_PROBLEMA A RESOLVER:_ Por favor, repite tal cual, de las entradas de abajo, las líneas que van desde la que contiene "Document page, 1595x1063 pixels." hasta la que contiene "title その他の工夫 [79, 40, 1361, 196]", ambas incluidas.

_INFORMACIÓN PROPORCIONADA:_
______________________________

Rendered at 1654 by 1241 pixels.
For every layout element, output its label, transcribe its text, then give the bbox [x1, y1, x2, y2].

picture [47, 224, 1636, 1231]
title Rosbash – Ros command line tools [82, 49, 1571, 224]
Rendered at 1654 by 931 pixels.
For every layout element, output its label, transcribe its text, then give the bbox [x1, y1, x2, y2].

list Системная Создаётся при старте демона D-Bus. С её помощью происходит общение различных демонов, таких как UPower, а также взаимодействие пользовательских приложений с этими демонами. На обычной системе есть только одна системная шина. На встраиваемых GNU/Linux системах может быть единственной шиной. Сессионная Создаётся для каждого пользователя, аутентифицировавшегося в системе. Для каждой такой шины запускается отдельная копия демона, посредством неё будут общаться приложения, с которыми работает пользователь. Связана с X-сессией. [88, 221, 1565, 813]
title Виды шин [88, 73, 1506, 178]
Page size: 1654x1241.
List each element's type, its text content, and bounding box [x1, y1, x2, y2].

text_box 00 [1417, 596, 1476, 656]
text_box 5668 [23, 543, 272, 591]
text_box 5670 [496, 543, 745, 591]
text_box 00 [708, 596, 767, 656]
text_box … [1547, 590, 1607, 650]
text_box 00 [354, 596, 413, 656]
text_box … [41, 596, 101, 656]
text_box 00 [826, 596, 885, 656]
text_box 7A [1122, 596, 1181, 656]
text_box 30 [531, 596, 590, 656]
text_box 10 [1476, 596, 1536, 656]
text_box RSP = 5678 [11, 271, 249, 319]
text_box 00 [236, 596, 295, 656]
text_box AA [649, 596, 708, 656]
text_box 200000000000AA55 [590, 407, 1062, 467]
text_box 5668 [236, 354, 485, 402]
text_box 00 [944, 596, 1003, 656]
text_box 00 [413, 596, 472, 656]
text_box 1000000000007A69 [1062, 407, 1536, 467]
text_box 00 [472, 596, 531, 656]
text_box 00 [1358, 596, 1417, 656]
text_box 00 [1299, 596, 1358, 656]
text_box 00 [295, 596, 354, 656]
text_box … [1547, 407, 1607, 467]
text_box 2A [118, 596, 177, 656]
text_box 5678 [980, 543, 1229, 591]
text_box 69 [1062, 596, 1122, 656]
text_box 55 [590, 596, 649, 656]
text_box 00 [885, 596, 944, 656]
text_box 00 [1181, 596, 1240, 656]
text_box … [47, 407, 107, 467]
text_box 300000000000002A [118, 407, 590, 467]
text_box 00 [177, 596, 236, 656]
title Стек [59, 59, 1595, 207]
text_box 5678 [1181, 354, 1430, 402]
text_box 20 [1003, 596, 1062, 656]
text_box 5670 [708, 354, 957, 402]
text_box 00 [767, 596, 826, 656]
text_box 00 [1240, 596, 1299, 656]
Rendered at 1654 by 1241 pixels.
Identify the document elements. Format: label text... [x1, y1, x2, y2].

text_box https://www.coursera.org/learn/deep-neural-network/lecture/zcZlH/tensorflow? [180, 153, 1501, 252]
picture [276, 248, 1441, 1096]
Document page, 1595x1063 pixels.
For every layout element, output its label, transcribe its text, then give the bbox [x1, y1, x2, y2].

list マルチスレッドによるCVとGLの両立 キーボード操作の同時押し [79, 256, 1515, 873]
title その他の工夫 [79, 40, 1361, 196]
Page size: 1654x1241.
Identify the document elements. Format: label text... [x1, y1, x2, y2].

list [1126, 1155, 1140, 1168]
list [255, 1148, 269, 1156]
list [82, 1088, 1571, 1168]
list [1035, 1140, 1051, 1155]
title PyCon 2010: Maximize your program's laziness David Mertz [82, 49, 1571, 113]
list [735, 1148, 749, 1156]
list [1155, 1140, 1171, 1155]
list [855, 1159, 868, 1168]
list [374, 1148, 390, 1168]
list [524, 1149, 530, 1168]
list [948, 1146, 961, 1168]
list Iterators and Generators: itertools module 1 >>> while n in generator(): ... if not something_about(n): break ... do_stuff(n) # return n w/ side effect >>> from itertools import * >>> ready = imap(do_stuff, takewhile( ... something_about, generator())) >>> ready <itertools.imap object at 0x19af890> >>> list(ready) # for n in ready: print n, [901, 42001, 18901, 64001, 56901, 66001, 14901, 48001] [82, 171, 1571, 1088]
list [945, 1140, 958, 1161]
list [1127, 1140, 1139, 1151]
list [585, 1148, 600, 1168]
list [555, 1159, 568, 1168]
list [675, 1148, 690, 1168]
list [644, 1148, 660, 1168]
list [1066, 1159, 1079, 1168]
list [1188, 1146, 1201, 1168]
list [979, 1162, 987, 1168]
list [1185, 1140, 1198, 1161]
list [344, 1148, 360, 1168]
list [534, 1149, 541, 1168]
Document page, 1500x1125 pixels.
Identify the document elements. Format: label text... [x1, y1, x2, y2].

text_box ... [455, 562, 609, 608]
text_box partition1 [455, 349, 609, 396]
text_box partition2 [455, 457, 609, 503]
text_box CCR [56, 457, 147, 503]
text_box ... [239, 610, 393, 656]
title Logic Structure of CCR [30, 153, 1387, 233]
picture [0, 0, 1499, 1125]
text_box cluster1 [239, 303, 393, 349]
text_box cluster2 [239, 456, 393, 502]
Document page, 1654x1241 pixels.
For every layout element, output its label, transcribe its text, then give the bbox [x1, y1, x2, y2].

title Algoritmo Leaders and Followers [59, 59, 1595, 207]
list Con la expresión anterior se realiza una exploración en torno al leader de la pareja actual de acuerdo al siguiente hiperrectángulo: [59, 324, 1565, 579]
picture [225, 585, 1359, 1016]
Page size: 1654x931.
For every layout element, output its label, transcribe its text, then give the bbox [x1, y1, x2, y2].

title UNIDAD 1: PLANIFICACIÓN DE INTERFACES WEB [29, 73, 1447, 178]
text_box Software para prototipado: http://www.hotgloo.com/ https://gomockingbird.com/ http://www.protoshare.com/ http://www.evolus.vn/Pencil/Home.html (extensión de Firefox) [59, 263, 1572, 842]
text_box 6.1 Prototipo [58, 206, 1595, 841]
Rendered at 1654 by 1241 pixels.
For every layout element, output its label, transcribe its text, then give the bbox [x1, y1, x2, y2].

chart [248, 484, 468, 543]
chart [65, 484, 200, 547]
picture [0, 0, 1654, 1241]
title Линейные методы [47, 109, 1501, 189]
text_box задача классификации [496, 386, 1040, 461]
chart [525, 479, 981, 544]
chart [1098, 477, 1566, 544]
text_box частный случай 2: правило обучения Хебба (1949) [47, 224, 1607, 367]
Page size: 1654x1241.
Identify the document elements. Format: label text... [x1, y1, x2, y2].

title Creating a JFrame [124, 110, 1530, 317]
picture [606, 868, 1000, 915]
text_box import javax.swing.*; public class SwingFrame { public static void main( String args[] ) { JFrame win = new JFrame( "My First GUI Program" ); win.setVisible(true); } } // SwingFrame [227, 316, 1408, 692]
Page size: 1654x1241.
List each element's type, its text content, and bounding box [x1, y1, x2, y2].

______________________________

_RESULTADO CORRECTO:_
Document page, 1595x1063 pixels.
For every layout element, output its label, transcribe its text, then give the bbox [x1, y1, x2, y2].

list マルチスレッドによるCVとGLの両立 キーボード操作の同時押し [79, 256, 1515, 873]
title その他の工夫 [79, 40, 1361, 196]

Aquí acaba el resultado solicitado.